Someone behind her. Nail, with a bottle. He leaned over the railing. He took a swig of champagne and spat spray. He watched the droplets freeze as they fell, and scatter on the shoulders of passengers below like hail.
‘Bored with singing?’ he asked.
‘Karaoke at a wake. Doesn’t seem right.’
‘Mal wouldn’t care.’
‘How are the crew getting on?’ asked Jane, groping for something to say. ‘How is morale? They don’t confide in me much.’
‘Pretty good. There are plenty of distractions aboard. Plenty of ways to waste time. We’re all counting the days until March.’
‘You’re doing all right?’
‘Fine.’
‘Heard you were in the army.’
‘Who told you that?’ asked Nail.
‘I don’t recall. Just something I heard. So how was it?’
‘Hot. Dull.’
‘Why did you leave?’
‘I’m not a follower. I don’t like being told what to do.’
‘Coming to the service tomorrow?’
‘Dead is dead. Nothing we say or do will make a damn bit of difference.’
‘Guilty as hell,’ said Jane, when she got back to Ghost’s room.
‘You’re sure?’
‘He killed Mal. I’m certain. Don’t know why it happened. Drug deal gone sour, argument over a chocolate bar, whatever. But he killed him. Bet my life on it.’
‘You’ve got a shotgun. Maybe you should use it.’
‘I couldn’t do a thing like that. Yeah, we killed a bunch of infected. But we have to draw a line. I’m not a killer.’
‘Of course you’re a fucking killer. There is no higher authority any more. This is the way it is going to be. We have to sort this shit out ourselves.’
‘Seriously? You’d do it? Pull the trigger on the guy? Take him out on the ice and shoot him in the back?’
‘The man isn’t stupid. If you’re right, if he genuinely offed Mal, then he’s a dangerous motherfucker. You know his big secret. He’ll have sniffed it out in a second. Right now we’re safe, but once we get back to the world it’ll be a different story. He’ll consider us a serious liability. We’d better watch our backs from now on. That’s all I’m saying.’
Mal’s funeral was scheduled for three in the afternoon. The crew gathered in the Rampart canteen. They kept it short, anxious to dispatch the man’s body and quit the ice before Hyperion passengers surrounded them and attacked.
They trained floodlights on the ice between the refinery’s cyclopean legs. The crew, those who knew and liked the man, descended from the rig. They stood over the shrouded body while Jane intoned the old words:
‘Our days are like the grass; we flourish like a flower of the field; when the wind goes over it, it is gone and its place will know it no more.
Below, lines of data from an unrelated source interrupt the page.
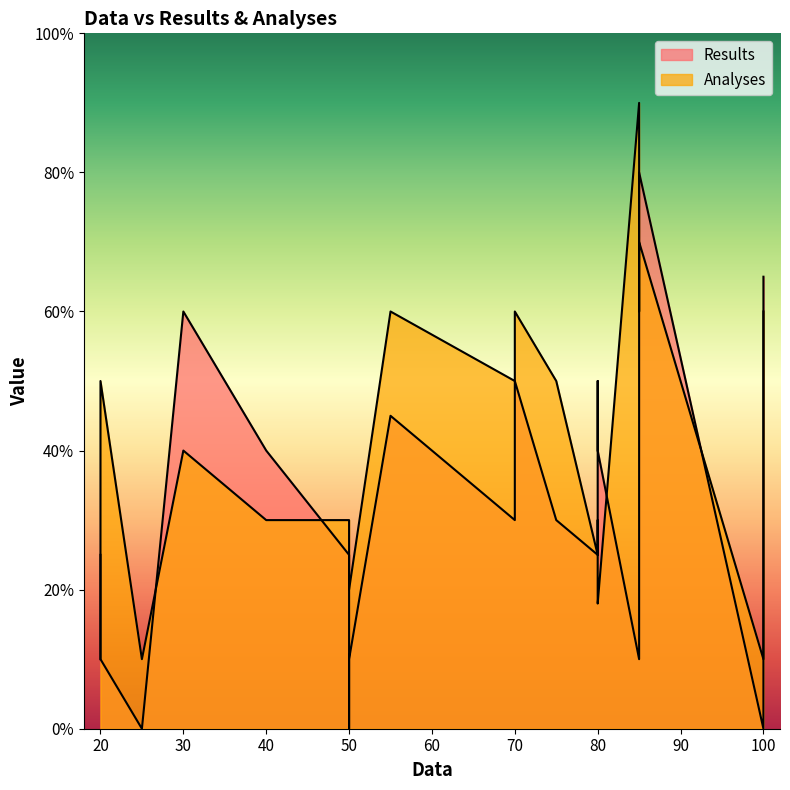

What is the value of the Analyses point at the 6th from the left?

60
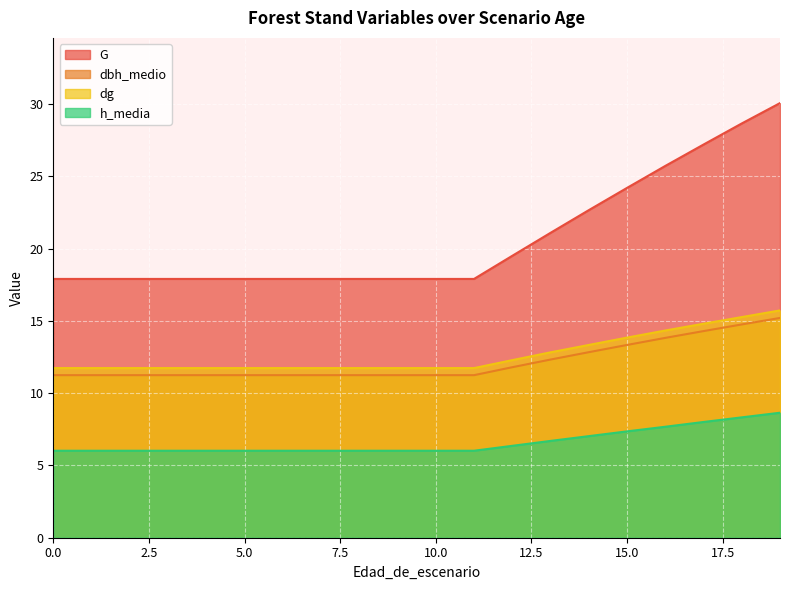

The h_media series shows 6.0 at 9. True or false?

True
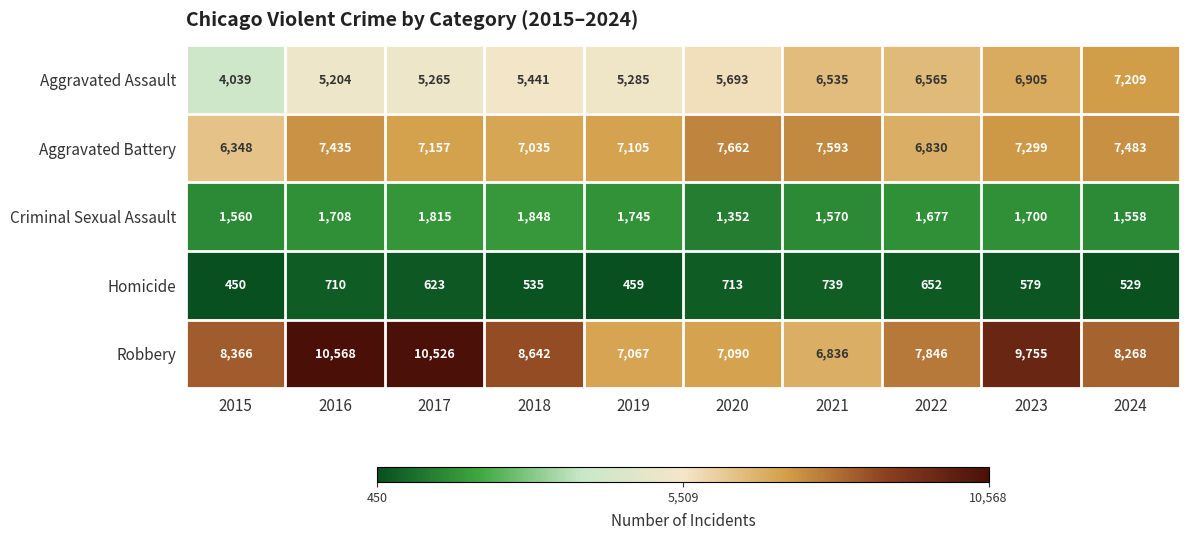

How many values in the Aggravated Assault series are below 5693?

5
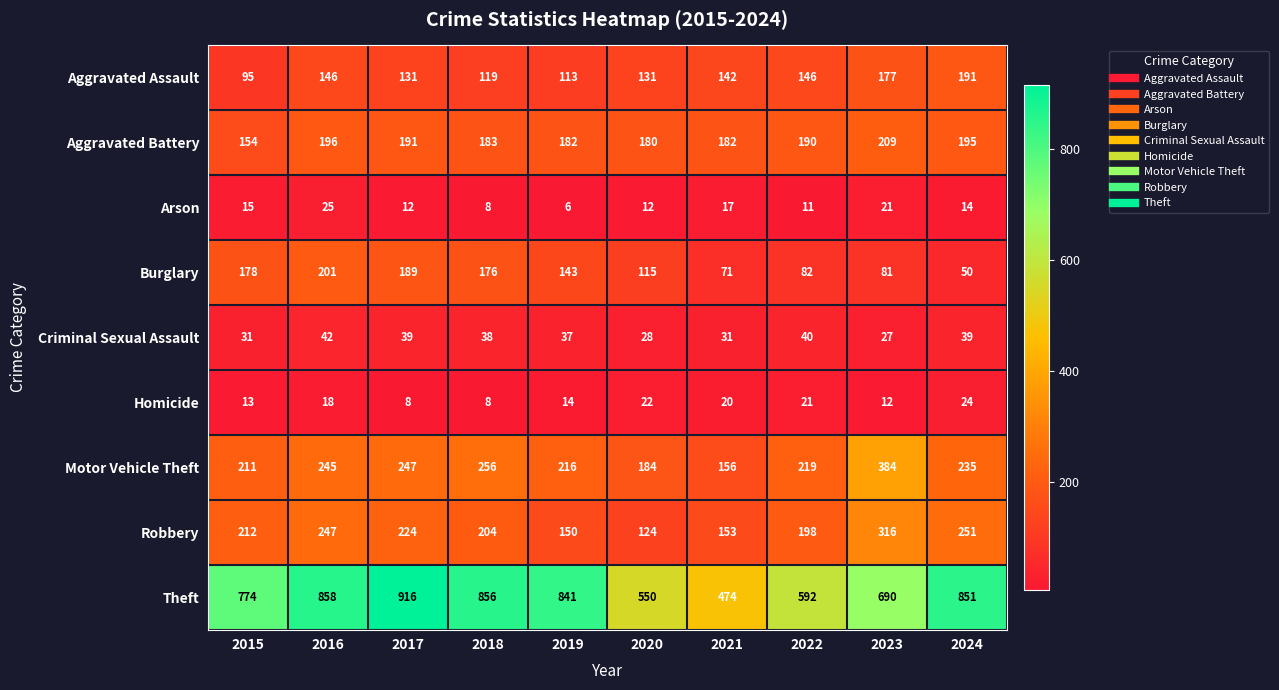

The Arson series shows 4 at 2018. True or false?

False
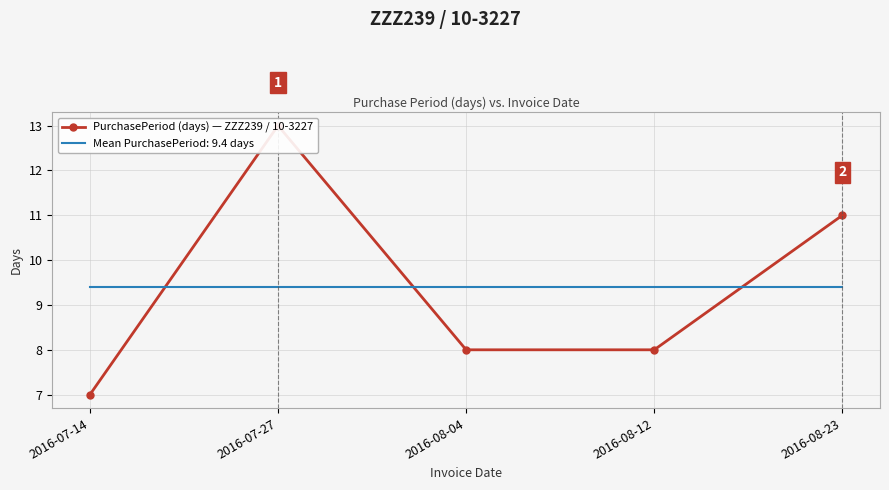

What is the smallest value displayed?

7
But the merciful goodness of the Lord endures forever…’
Most of the guys didn’t believe in God or heaven, but they liked the rhythm of elegiac prayers, the tone of resignation and acceptance.
They smashed a hole in the ice, then slid his body into the sea. The men watched Mal dragged away by the current. Every one of them thought the same thing. Is this how it will end? One by one pushed into the ocean and carried away by the tide. What would the last man do? That final, lone member of Rampart’s crew about to succumb to starvation or infection? They would break a hole in the ice then say a prayer at the water’s edge. Conduct their own funeral oration. Maybe sing a hymn. Then they would cross themselves, close their eyes and drop into the ocean.
Nikki curled foetal and covered her head. Waves slammed into the boat. She had sealed herself below deck. She rode out a series of impacts like one car crash after another. She wrapped herself in a sleeping bag for extra protection. She lay in the dark. Every couple of minutes she felt the boat rise like it was about to take off, then dive into a deep trough. She sang to calm herself down, but couldn’t hear her own voice above the white-noise roar of the maelstrom.